Copy each line containing "source" from the listing below.

-------

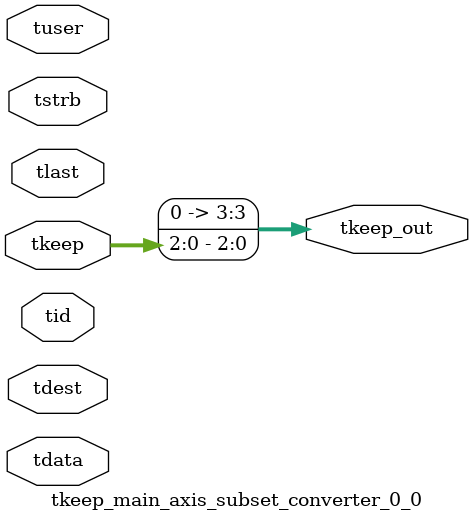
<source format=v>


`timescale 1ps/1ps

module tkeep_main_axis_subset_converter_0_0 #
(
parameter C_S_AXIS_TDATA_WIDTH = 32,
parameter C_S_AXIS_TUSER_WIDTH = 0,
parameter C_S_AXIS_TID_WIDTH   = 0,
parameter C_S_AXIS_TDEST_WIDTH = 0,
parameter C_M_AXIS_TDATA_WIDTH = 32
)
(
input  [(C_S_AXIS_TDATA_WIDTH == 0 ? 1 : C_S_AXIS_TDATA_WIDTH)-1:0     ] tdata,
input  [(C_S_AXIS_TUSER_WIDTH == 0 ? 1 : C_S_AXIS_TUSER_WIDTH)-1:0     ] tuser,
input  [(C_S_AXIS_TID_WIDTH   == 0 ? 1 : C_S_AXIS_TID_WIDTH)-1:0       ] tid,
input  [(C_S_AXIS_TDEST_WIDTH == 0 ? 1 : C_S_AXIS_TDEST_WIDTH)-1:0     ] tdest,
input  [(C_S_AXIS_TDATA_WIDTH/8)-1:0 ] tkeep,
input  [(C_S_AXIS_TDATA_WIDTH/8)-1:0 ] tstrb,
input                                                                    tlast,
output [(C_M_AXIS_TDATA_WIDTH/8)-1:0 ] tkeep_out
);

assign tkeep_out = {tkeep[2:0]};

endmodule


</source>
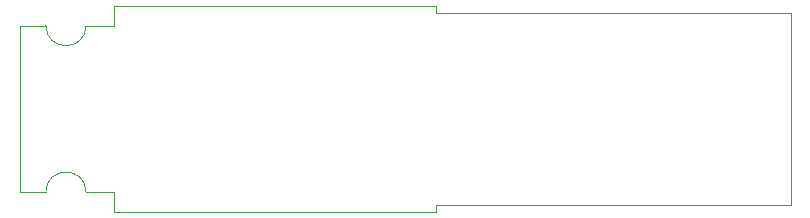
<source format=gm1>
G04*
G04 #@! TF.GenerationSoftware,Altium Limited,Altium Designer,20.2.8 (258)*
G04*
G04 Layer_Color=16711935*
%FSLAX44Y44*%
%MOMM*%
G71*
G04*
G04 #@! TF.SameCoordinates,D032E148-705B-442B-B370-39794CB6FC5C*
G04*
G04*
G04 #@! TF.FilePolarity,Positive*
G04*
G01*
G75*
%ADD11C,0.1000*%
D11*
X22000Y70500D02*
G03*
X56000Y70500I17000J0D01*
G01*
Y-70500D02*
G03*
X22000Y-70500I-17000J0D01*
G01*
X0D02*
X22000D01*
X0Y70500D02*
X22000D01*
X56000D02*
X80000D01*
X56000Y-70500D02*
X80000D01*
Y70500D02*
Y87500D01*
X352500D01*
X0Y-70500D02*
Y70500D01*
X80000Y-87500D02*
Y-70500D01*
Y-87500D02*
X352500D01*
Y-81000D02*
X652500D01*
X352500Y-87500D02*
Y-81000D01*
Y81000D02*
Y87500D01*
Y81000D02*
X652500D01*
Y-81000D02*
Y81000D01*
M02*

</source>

-------

ANSWER AREA.
<source format=v>
</source>
<source format=gm1>
</source>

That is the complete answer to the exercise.